Times have changed, and patients and families are more empowered as a result. Patients are now routinely told of their diagnoses, and hopefully they and their families are active participants in their treatment decisions and knowledge of their disease. We clearly could do better in that regard, but we are making progress.
Obviously, I know a lot of physicians. And most of them I know care deeply about their patients. But the medical world is changing, just like everything else in our society. Patients are increasingly having difficulty establishing long term relationships with a primary care clinician, whether that be a physician or other health professional. Medical care is increasingly episodic as opposed to long term, and our care delivery is fragmented into specialties where too often there is no "captain of the ship."
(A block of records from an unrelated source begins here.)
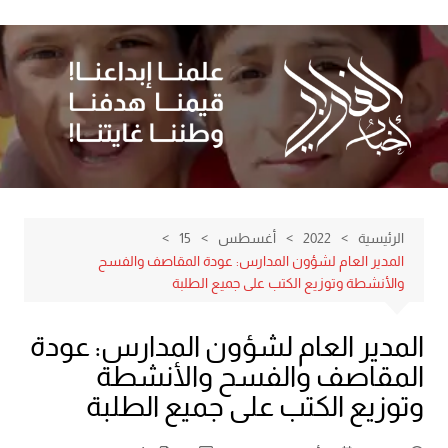
لتجاوز
لى
لمحتوى
الرئيسية
2022
أغسطس
15
المدير العام لشؤون المدارس: عودة المقاصف والفسح
والأنشطة وتوزيع الكتب على جميع الطلبة
المدير العام لشؤون المدارس: عودة
المقاصف والفسح والأنشطة
وتوزيع الكتب على جميع الطلبة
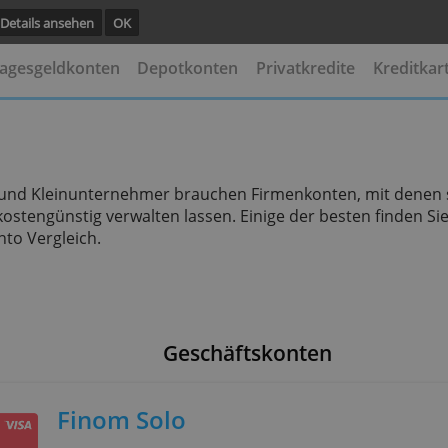
unktion.
Details ansehen
OK
ten
Tagesgeldkonten
Depotkonten
Privatkredi
erufler und Kleinunternehmer brauchen Firmenkonten
ll und kostengünstig verwalten lassen. Einige der be
äftskonto Vergleich.
Geschäftskonten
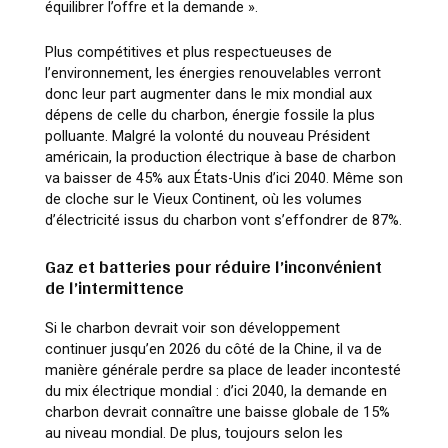
équilibrer l’offre et la demande »
.
Plus compétitives et plus respectueuses de
l’environnement, les énergies renouvelables verront
donc leur part augmenter dans le mix mondial aux
dépens de celle du charbon, énergie fossile la plus
polluante. Malgré la volonté du nouveau Président
américain, la production électrique à base de charbon
va baisser de 45% aux États-Unis d’ici 2040. Même son
de cloche sur le Vieux Continent, où les volumes
d’électricité issus du charbon vont s’effondrer de 87%.
Gaz et batteries pour réduire l’inconvénient
de l’intermittence
Si le charbon devrait voir son développement
continuer jusqu’en 2026 du côté de la Chine, il va de
manière générale perdre sa place de leader incontesté
du mix électrique mondial : d’ici 2040, la demande en
charbon devrait connaître une baisse globale de 15%
au niveau mondial. De plus, toujours selon les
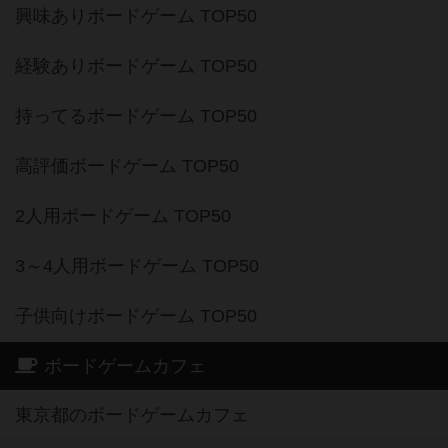
興味ありボードゲーム TOP50
経験ありボードゲーム TOP50
持ってるボードゲーム TOP50
高評価ボードゲーム TOP50
2人用ボードゲーム TOP50
3～4人用ボードゲーム TOP50
子供向けボードゲーム TOP50
ボードゲームカフェ
東京都のボードゲームカフェ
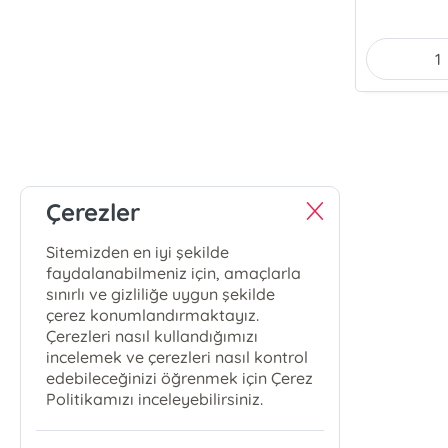
Çerezler
Sitemizden en iyi şekilde
faydalanabilmeniz için, amaçlarla
sınırlı ve gizliliğe uygun şekilde
çerez konumlandırmaktayız.
Çerezleri nasıl kullandığımızı
incelemek ve çerezleri nasıl kontrol
edebileceğinizi öğrenmek için Çerez
Politikamızı inceleyebilirsiniz.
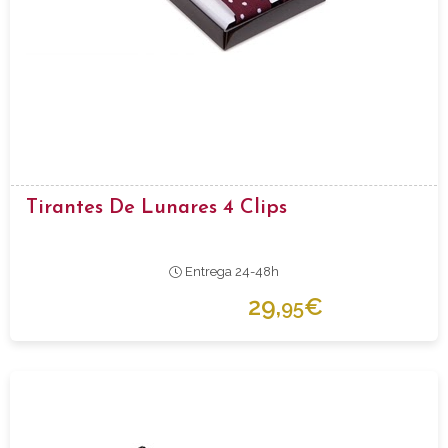
Tirantes De Lunares 4 Clips
Entrega 24-48h
29,
€
95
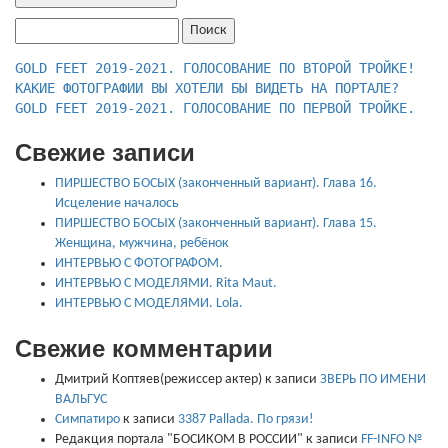
Найти:
КАКИЕ ФОТОГРАФИИ ВЫ ХОТЕЛИ БЫ ВИДЕТЬ НА ПОРТАЛЕ?
GOLD FEET 2019-2021. ГОЛОСОВАНИЕ ПО ПЕРВОЙ ТРОЙКЕ.
Свежие записи
ПИРШЕСТВО БОСЫХ (законченный вариант). Глава 16.
Исцеление началось
ПИРШЕСТВО БОСЫХ (законченный вариант). Глава 15.
Женщина, мужчина, ребёнок
ИНТЕРВЬЮ С ФОТОГРАФОМ.
ИНТЕРВЬЮ С МОДЕЛЯМИ. Rita Maut.
ИНТЕРВЬЮ С МОДЕЛЯМИ. Lola.
Свежие комментарии
Дмитрий Коптяев(режиссер актер)
к записи
ЗВЕРЬ ПО ИМЕНИ
ВАЛЬГУС
Симпатиро
к записи
3387 Pallada. По грязи!
Редакция портала "БОСИКОМ В РОССИИ"
к записи
FF-INFO №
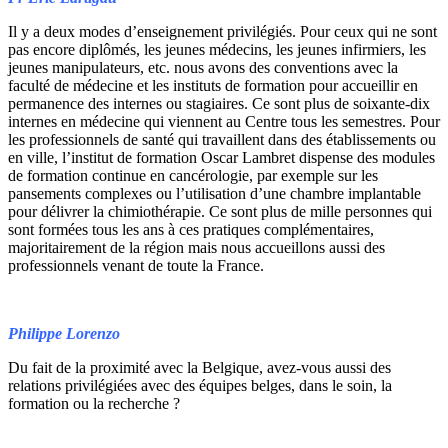
Il y a deux modes d’enseignement privilégiés. Pour ceux qui ne sont
pas encore diplômés, les jeunes médecins, les jeunes infirmiers, les
jeunes manipulateurs, etc. nous avons des conventions avec la
faculté de médecine et les instituts de formation pour accueillir en
permanence des internes ou stagiaires. Ce sont plus de soixante-dix
internes en médecine qui viennent au Centre tous les semestres. Pour
les professionnels de santé qui travaillent dans des établissements ou
en ville, l’institut de formation Oscar Lambret dispense des modules
de formation continue en cancérologie, par exemple sur les
pansements complexes ou l’utilisation d’une chambre implantable
pour délivrer la chimiothérapie. Ce sont plus de mille personnes qui
sont formées tous les ans à ces pratiques complémentaires,
majoritairement de la région mais nous accueillons aussi des
professionnels venant de toute la France.
Philippe Lorenzo
Du fait de la proximité avec la Belgique, avez-vous aussi des
relations privilégiées avec des équipes belges, dans le soin, la
formation ou la recherche ?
The net result is that we end up in circumstances like those described in this journal article. Telling patients bad news is never easy, and although we have courses and programs to help physicians communicate better, the reality is that there is no measured practice standard that tells us whether or not we communicate effectively with our patients, especially when we deliver difficult news.
I hope we have not come to a time when empathy and understanding don't count. As I mentioned, I should look at the brighter side of this report in that most doctors do it right. But I can't get out of my mind the fact that too many do not.
If we physicians are not able to tell people life-threatening news with some shred of sensitivity and dignity, then maybe some of us are at risk of losing our human touch. That loss of humanity goes to the heart of what it means to be a doctor. And if we lose that, my friends, it would be tragic.